• **EXCERPT**:
Truth and lies about Nadef, spreads and more

What is said and what is not said about Nadef and beyond. Giuseppe Liturri's analysis

It is no mystery that in Italy and Brussels there is a transversal party that supports "force spread". It already happened in the autumn of 2011, with the results that we all remember, and again in the autumn of 2018. Even with notable differences compared to those two episodes, these days here we go again. The headline that appeared on Wednesday in the newspaper La Repubblica (“Maneuver, challenge to Europe”) offers a fairly clear and illustrative image of the brawl – artfully created for the purposes of political struggle – that awaits the government in the coming weeks. The update note to the Def presented on Wednesday 27th is only the first step of a journey along which the government's papers on the next budget law will gradually be revealed and will culminate in the sending of the budget plan to Brussels on 15th October .

Thursday was a difficult day on the markets. The difference in yield between BTPs and Bunds on the ten-year maturity came close to 200 basis points, a level that had not been seen since the beginning of May when it began a long descent to the minimum around 160, and then closed at 195. When everything seemed ready for a classic "Black Friday", however the next day the Cassandras had to retreat. The Italian 10-year yield has returned to around 4.77%, where it was on Wednesday before the announcement of the numbers from Nadef, and the spread has returned to around 190.

• **GIVEN RECORDS**:
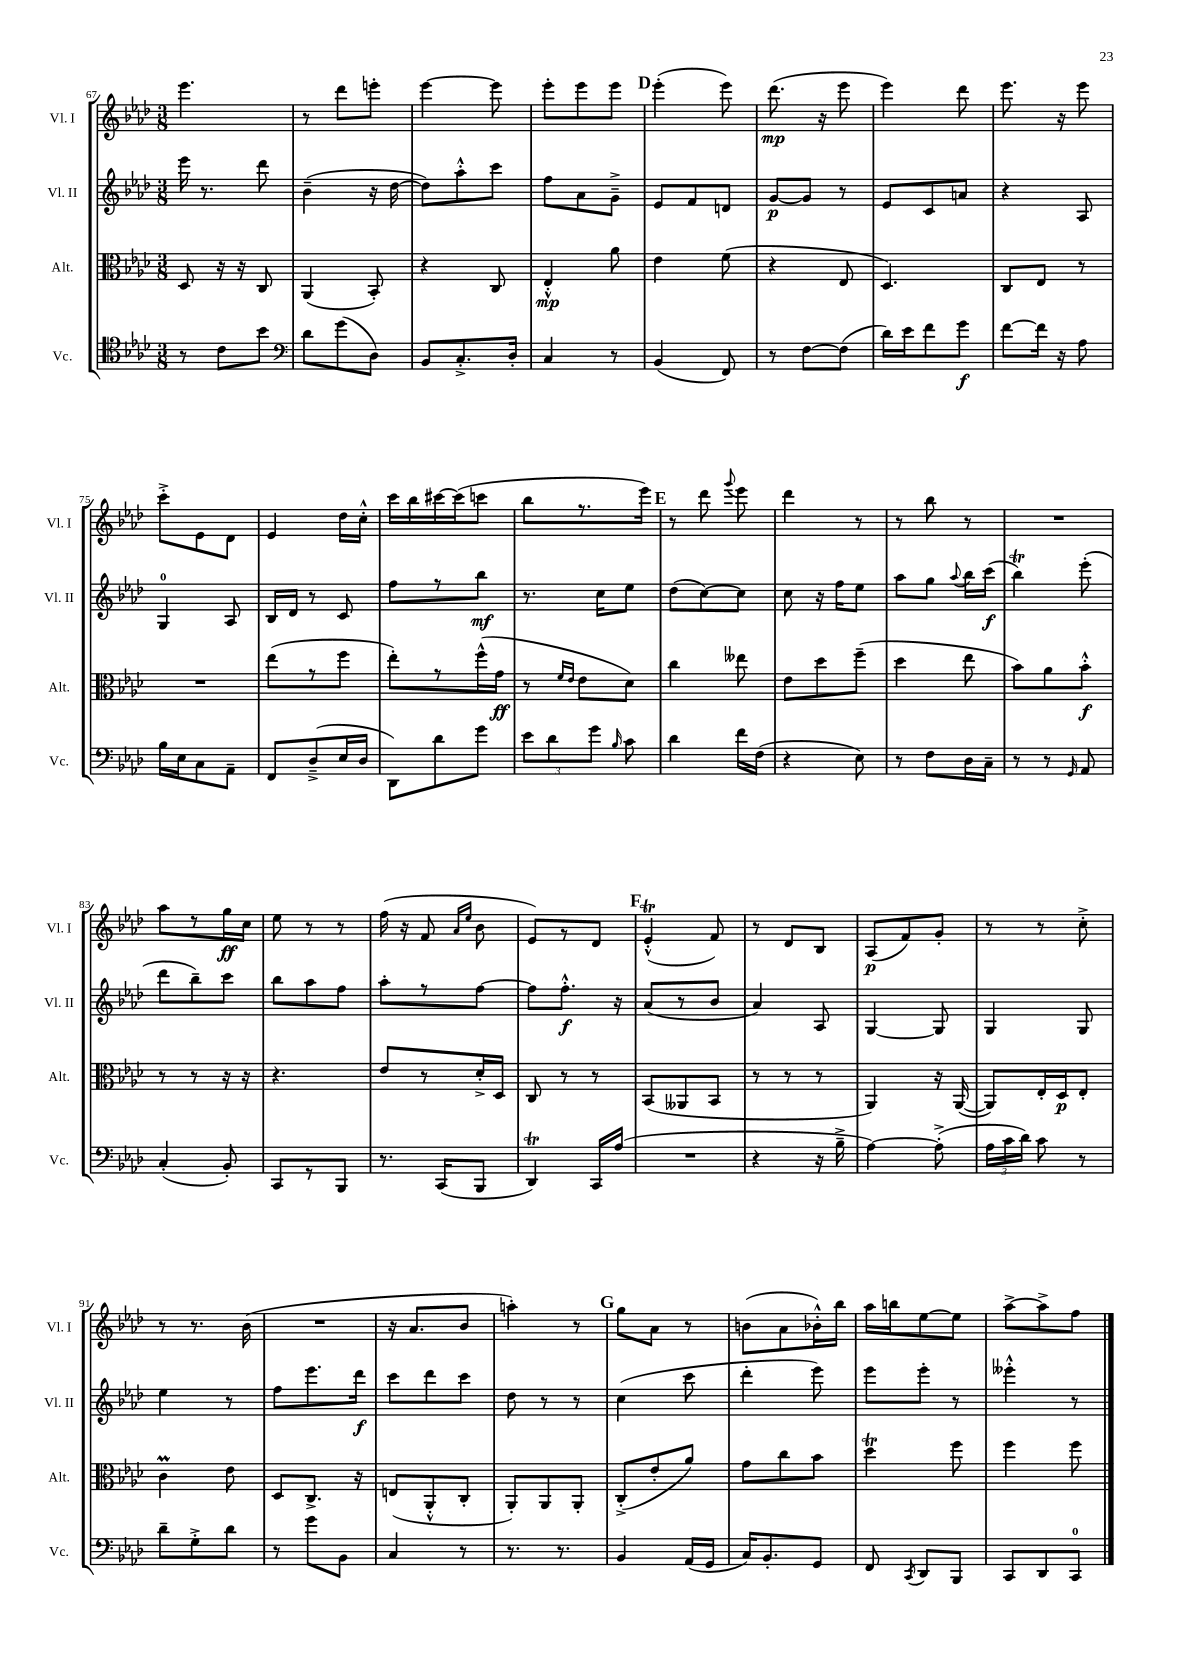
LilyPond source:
* * *
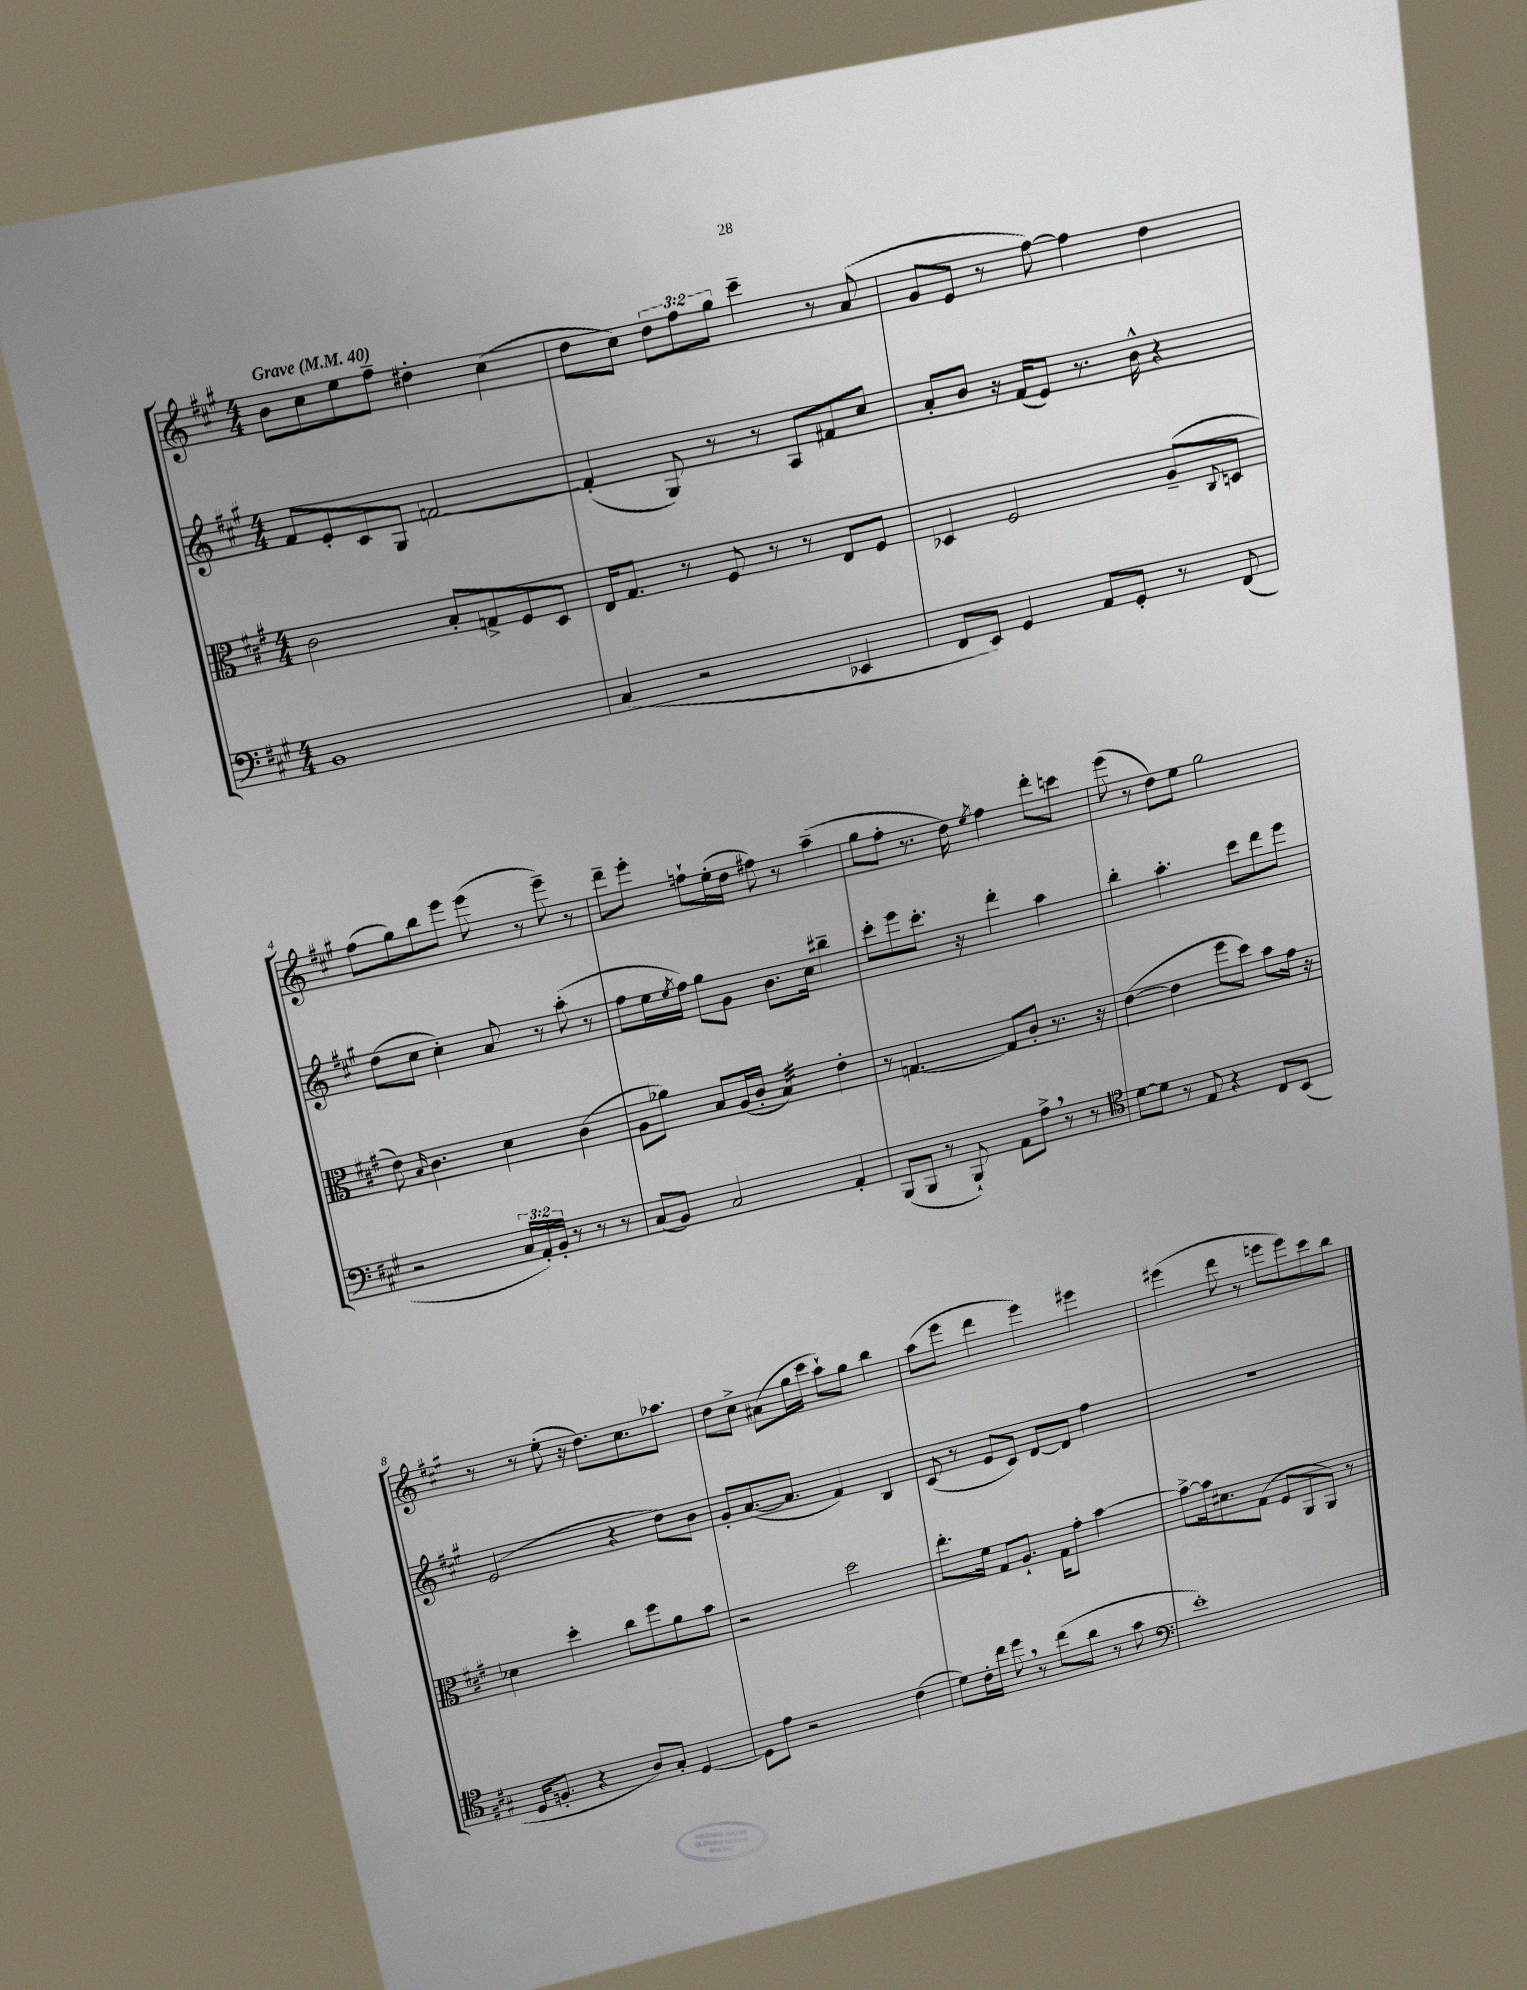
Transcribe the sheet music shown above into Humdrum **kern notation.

• **TASK REQUIREMENTS**:
A: Return the passage of the Nadef analysis between "It is no mystery" and "15th October .", inclusive.
B: Carry the analysis of Nadef and the spread further, starting after its final sentence.
The records have no connection to the analysis of Nadef and the spread.

• **RESULTS FOR THE EXERCISE**:
A:
It is no mystery that in Italy and Brussels there is a transversal party that supports "force spread". It already happened in the autumn of 2011, with the results that we all remember, and again in the autumn of 2018. Even with notable differences compared to those two episodes, these days here we go again. The headline that appeared on Wednesday in the newspaper La Repubblica (“Maneuver, challenge to Europe”) offers a fairly clear and illustrative image of the brawl – artfully created for the purposes of political struggle – that awaits the government in the coming weeks. The update note to the Def presented on Wednesday 27th is only the first step of a journey along which the government's papers on the next budget law will gradually be revealed and will culminate in the sending of the budget plan to Brussels on 15th October .

B:
But exactly 12 months ago – in the aftermath of the elections – the spread was at around 255 points. In short, looking at things in perspective, we are in a better position than 12 months ago but there is something that worries investors, especially in the past month. And it is not the Italian or French budget law. Instead, these are the new winds of inflation brought by the sudden increase in the price of Brent oil and other raw materials whose prices are inflated by the purchasing rush triggered by the Green Deal. For this reason they are requesting a general increase in yields on government bonds and, in this context of rising yields and falling prices, the BTP is the ideal vehicle – due to its liquidity and its traded volumes – to take downward positions. This explains the "duty" that our title pays on the equivalent French and German titles.

Looking at absolute levels, the spread increased by around 30 points in the last month because the yield on the 10-year BTP rose by around 50 points from 4.25% to 4.75% while the Bund only rose by around 20 points from 2.65% to 2.85%.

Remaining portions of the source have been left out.